In the economics of air travel, the term “elasticity” is used when describing the “price elasticity of demand.” That ratio is defined as the percent change in quantity of air travel in response to a percent change in the price of air travel. For example, in a given city pair, if a 10% increase in the price of air travel caused a 10% reduction in the number of passengers, the price elasticity of demand would be -1.0. The ratio usually vary by market segment, trip purpose, and other factors. Elasticity is also influenced by the availability of substitutes to commercial air travel – fir example videoconferencing, bus, car, train, private jet trips.
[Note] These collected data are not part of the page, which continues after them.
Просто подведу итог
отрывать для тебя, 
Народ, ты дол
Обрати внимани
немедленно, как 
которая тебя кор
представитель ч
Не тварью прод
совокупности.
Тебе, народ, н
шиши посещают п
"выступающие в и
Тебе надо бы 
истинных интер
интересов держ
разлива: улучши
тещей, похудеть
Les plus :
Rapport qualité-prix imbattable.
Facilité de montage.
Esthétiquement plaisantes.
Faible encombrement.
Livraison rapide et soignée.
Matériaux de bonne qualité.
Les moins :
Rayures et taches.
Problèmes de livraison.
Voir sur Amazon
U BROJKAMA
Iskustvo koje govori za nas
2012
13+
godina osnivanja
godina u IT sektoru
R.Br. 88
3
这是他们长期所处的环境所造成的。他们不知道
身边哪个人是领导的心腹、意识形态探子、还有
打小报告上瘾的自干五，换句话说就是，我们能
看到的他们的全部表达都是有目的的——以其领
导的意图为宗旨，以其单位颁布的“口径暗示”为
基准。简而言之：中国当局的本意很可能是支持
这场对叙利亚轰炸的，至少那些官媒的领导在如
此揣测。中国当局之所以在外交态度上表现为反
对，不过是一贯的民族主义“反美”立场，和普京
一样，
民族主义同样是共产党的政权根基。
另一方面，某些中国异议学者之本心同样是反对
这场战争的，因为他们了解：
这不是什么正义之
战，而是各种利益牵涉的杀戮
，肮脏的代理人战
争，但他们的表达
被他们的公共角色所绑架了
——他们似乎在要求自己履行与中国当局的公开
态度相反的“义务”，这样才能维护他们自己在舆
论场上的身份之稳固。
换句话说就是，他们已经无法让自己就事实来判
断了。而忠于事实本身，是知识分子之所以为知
Cross-price elasticity is very important in airline industry. Demand for flights is significantly impacted by changes in prices in competitive firms. In the case of the airline industry, the cross-price elasticity of demand for airline tickets is very high, and firms respond immediately to fare changes. If, for example, American Airlines lowers price for a ticket, United Airlines have to respond immediately and change the ticket price on the same route. If one airline such as American initiates a fare war, competitors such as United quickly follow in reducing prices to prevent a loss of market share. Since there is a high cross-price elasticity, if American lowers its fare from Boston to Washington DC, and United keeps its fares constant, consumers quickly shift consumption towards the lower priced American tickets. The resulting decrease in the demand for United Airlines tickets is large.
For example the cross-price effect occurred with the rapid expansion of low-cost airlines in the European airline industry. These usually small airlines are now a major threat to the existing and well-established national air carriers, many of whom have made necessary changes in their operation style and pricing policies in order to survive with the increased competition.
Airline industry has seasonal demand. During peak seasons prices are normally higher. However, it is not always the case for prices on non-competitive routes. Very often they are priced too high and airline companies might loose some profit.
Leisure travelers have higher price elasticity compared to business travelers. Usually airlines offer lower rates for passenger who book tickets 2 weeks in advance or stay over during Saturday night. In this way airline companies are trying to find customers with highly elastic demand for tickets and passengers whose demand is highly inelastic. For the first group airlines offer low fairs which will attract many customers and hence secure high revenues for the airlines. The passengers who do not purchase several weeks in advance and don’t stat on Saturday nights are most probably business travelers with inelastic demand for flights. They usually travel on short notices from their companies and will purchase tickets at much higher prices. The airlines therefore charge these passengers higher rates and again ensure higher revenues.
There numerous external factors that contribute to shifting demand for airline travel. Low-cost companies, such as EasyJet and Ryanair brought prices down which allowed lower-income families to fly. New technologies also made long flights cheaper and more enjoyable. Because of increasing number of international companies there is increased demand for international business air travel.
The events of 9/11 changed airline travel in many ways. These events decreased demand for air flights and increased concern for safety. The cost of travel has increased because of security issues.
Positive and negative externalities
Airline industry has potentially large externalities and for this reason it is often regulated by government. Among positive externalities is providing work to numerous employees in various industries. Airlines are a key element of the travel and tourism industry, which has revenues of $3,400 billion a year and which makes up about 10% of world GDP in employing 200 million people. In general, one of the main positive externalities of airlines is economic growth in various industries.
The main negative externality of airlines is pollution and damage to the environment. It has been calculated that a two-way flight from London to Australia produces as much carbon dioxide as 3 cars in one year. Round trip from London to Edinburgh creates 8 times as much carbon dioxide as taking the train. Since airline industry is growing, it is expected that amount of pollution will also significantly increase in the coming years.
There were numerous suggestions to impose tax on airlines for pollution. However, there are problems in calculating tax so that private cost will exactly equate with the social cost. Scientists cannot precisely value the private benefits and cost of airlines, it is even more difficult to estimate monetary value on externalities such as the cost to natural habitat, the long-term effects if resource depletion and the value of human life.
Recently there is increasing rise in inter-firm wage inequality – especially for pilots. The main reason of wage inequality is increased product and service inequality. Since competition increases, companies are more sensitive to cost reductions. Airlines prefer to pay more to high skilled workers and cut wages of low skilled workers. This increases wage difference between high and low skilled workers.
Vast wage differences exist between old and new carriers. Pay for a pilot on a unionized airline is roughly twice that on a nonunionized one. The old carriers did not worry excessively about labor costs in the days of regulation because they could always pass along the higher union salaries in higher fares. But now, in an era of deregulation, an airline can set any price it wants, and the nonunionized carriers are offering inexpensive flights that are stealing business away from the unionized ones.